• **Assigned task**: Every entry below should appear in the answer exactly as written, apart from the pictures.

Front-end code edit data
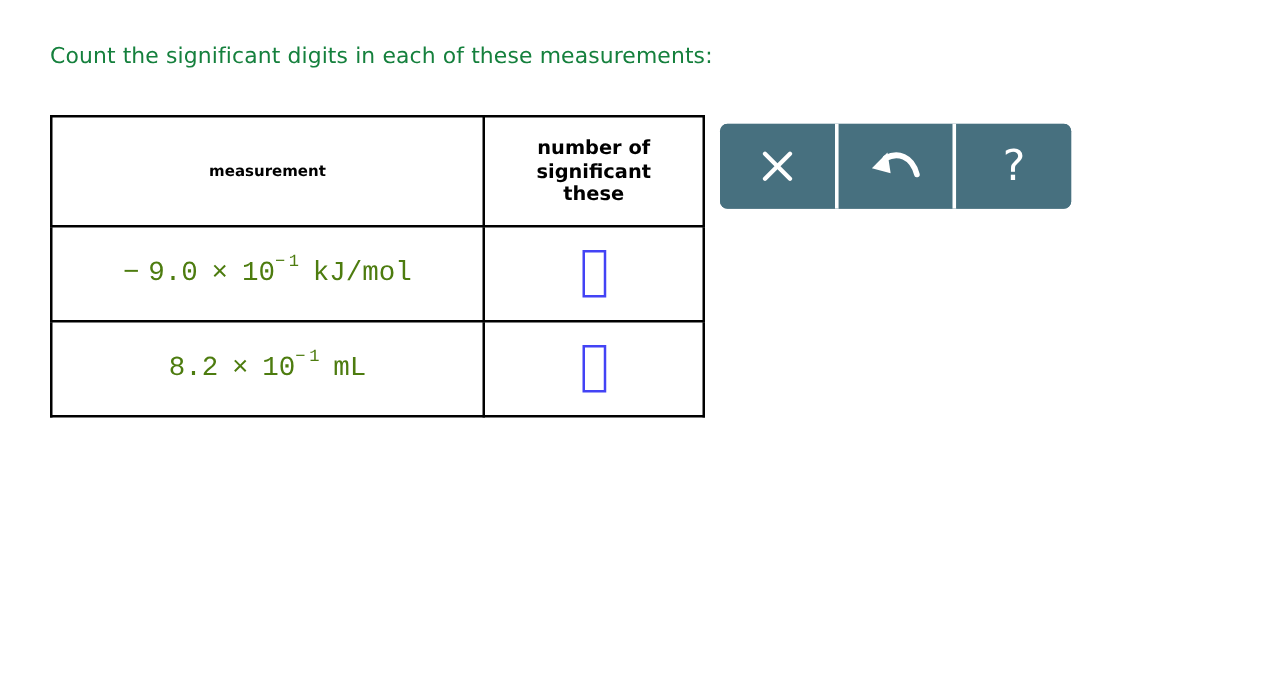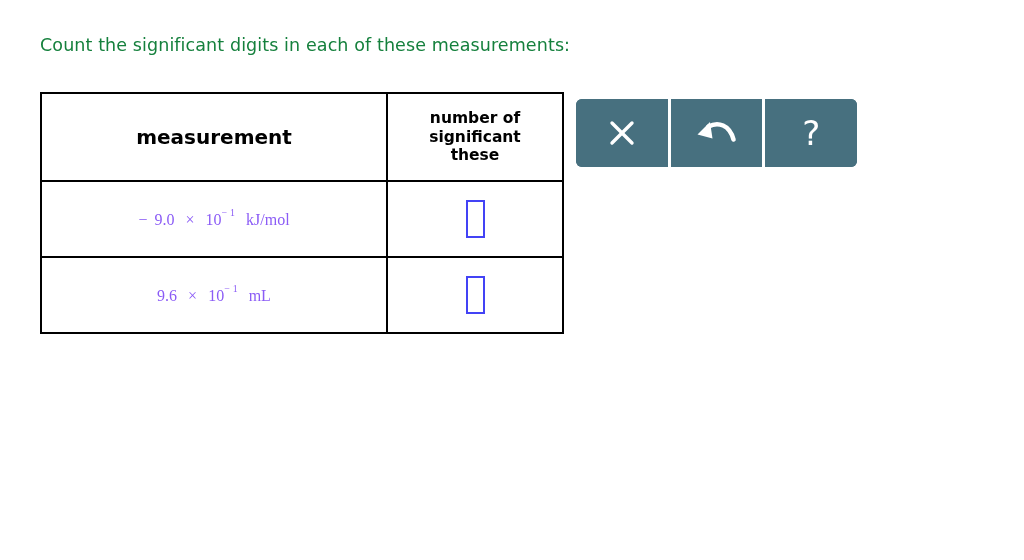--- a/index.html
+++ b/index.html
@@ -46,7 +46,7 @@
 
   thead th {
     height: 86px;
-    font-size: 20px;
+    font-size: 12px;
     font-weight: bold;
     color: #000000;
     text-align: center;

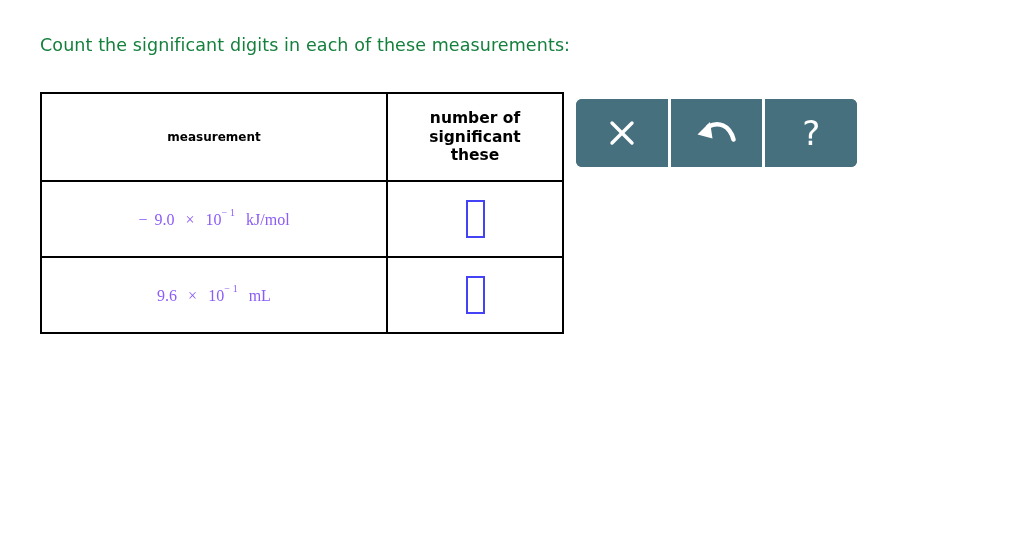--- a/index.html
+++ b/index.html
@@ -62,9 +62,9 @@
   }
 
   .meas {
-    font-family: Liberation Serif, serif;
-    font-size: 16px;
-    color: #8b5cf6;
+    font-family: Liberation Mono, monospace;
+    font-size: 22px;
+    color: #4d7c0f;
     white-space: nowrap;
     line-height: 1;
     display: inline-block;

• **Written answer**:
--- a/index.html
+++ b/index.html
@@ -46,7 +46,7 @@
 
   thead th {
     height: 86px;
-    font-size: 20px;
+    font-size: 12px;
     font-weight: bold;
     color: #000000;
     text-align: center;

--- a/index.html
+++ b/index.html
@@ -62,9 +62,9 @@
   }
 
   .meas {
-    font-family: Liberation Serif, serif;
-    font-size: 16px;
-    color: #8b5cf6;
+    font-family: Liberation Mono, monospace;
+    font-size: 22px;
+    color: #4d7c0f;
     white-space: nowrap;
     line-height: 1;
     display: inline-block;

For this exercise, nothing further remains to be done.